Hal tersebut diungkapkan Purbaya dalam wawancara di kanal YouTube bersama Denny Sumargo yang diunggah pada Kamis (2/7/2026).
“Terus yang koperasi (Merah Putih) mungkin juga sebentar lagi akan diobrak-abrik oleh Bapak Presiden,” ujar Purbaya.
Purbaya menjelaskan, pemerintah awalnya mengalokasikan anggaran sebesar Rp 240 triliun untuk membangun 80.000 koperasi di seluruh Indonesia.
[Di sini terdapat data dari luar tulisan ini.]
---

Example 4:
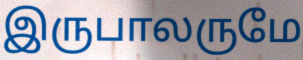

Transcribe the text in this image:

இருபாலருமே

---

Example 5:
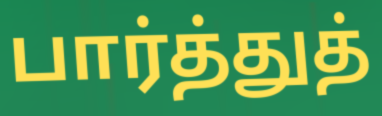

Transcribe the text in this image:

பார்த்துத்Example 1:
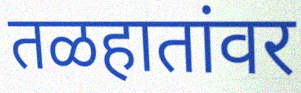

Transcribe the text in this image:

तळहातांवर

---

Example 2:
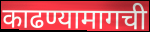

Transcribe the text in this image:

काढण्यामागची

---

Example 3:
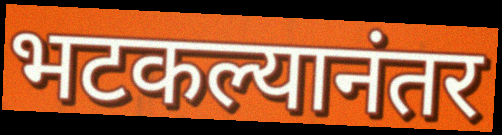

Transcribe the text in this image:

भटकल्यानंतर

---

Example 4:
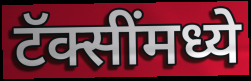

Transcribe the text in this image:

टॅक्सींमध्ये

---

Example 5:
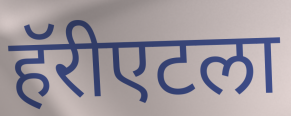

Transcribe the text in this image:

हॅरीएटलाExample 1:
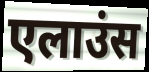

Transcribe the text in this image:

एलाउंस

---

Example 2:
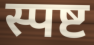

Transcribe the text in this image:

स्पष्ट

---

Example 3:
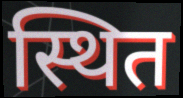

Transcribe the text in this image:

स्थित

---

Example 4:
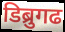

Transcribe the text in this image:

डिब्रुगढ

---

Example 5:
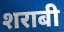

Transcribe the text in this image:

शराबीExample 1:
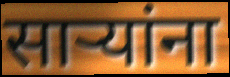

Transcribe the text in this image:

सार्‍यांना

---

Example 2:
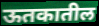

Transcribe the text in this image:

ऊतकातील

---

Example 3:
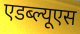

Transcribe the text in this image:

एडब्ल्यूएस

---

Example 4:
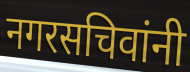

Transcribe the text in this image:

नगरसचिवांनी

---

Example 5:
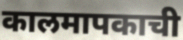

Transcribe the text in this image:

कालमापकाचीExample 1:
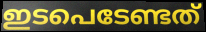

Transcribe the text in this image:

ഇടപെടേണ്ടത്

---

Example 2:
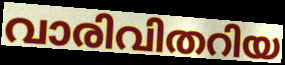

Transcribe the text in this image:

വാരിവിതറിയ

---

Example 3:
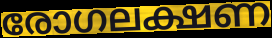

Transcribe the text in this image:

രോഗലക്ഷണ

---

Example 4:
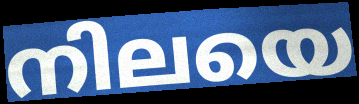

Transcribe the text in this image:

നിലയെ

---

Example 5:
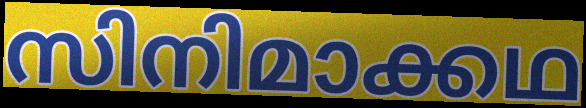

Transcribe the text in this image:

സിനിമാക്കഥ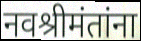
नवश्रीमंतांना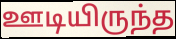
ஊடியிருந்த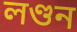
লণ্ডন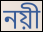
নয়ীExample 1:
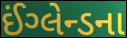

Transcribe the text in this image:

ઈંગ્લેન્ડના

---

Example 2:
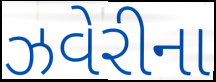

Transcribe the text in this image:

ઝવેરીના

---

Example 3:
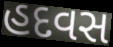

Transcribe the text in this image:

હદવસ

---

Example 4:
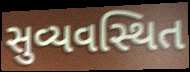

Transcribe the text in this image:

સુવ્યવસ્થિત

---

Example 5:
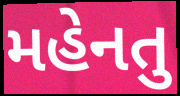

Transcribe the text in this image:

મહેનતુ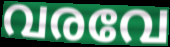
വരവേ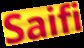
Saifi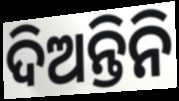
ଦିଅନ୍ତିନିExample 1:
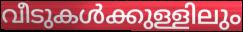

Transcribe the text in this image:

വീടുകൾക്കുള്ളിലും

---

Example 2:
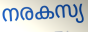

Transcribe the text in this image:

നരകസ്യ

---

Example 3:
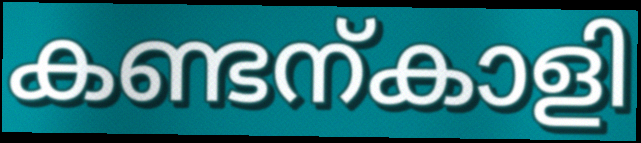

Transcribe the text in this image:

കണ്ടന്കാളി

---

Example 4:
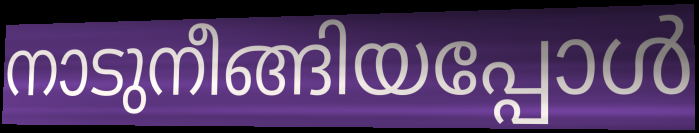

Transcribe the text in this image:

നാടുനീങ്ങിയപ്പോൾ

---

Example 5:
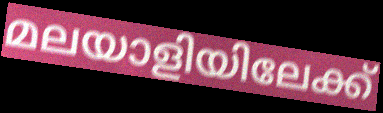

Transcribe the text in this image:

മലയാളിയിലേക്ക്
Dana yang bersumber dari pemotongan Rp 40 triliun dari total Rp 60 triliun dana desa per tahunnya ini direncanakan dicicil selama enam tahun.
“Saya bayar Rp 40 triliun setiap tahun. Desain awal seperti itu,” jelasnya.
Namun dalam perjalanannya, Menkeu menyebut ada oknum yang melompat sepihak di luar rancangan awal tanpa sepengetahuan Presiden maupun Kementerian Keuangan.
“Ada beberapa orang yang over kreatif. Bikin ini, bikin itu, bikin ini, yang sebetulnya enggak pernah diketahui Bapak Presiden, paling enggak saya. Itu akan dikendalikan,” tegas Purbaya.
Imbas dari perubahan strategi dan evaluasi ini, pemerintah memutuskan untuk memangkas target operasional Kopdes Merah Putih tahun ini. Target yang semula dipatok 80.000 unit, kini diturunkan menjadi 40.000 unit koperasi.
Selain masalah internal anggaran, program andalan ini belakangan juga menuai kritik tajam dari warganet di media sosial. Banyak netizen menyoroti lokasi pembangunan gedung koperasi yang dinilai tidak strategis dan jauh dari permukiman warga.
Menanggapi kritik tersebut, Menteri Koperasi Ferry Juliantono mengeklaim bahwa jumlah titik yang bermasalah sangat kecil jika dibandingkan dengan total proyek yang berjalan nasional.
“Jumlahnya saya sudah hitung, kurang dari 10 (titik) dari yang sering kita baca di media sosial,” ujar Ferry dalam konferensi pers di kantornya, Jakarta Selatan.
Ferry menegaskan, penentuan lokasi pembangunan Kopdes Merah Putih sama sekali tidak ditentukan sepihak oleh pemerintah pusat, melainkan melalui proses musyawarah panjang yang melibatkan masyarakat serta kepala desa setempat.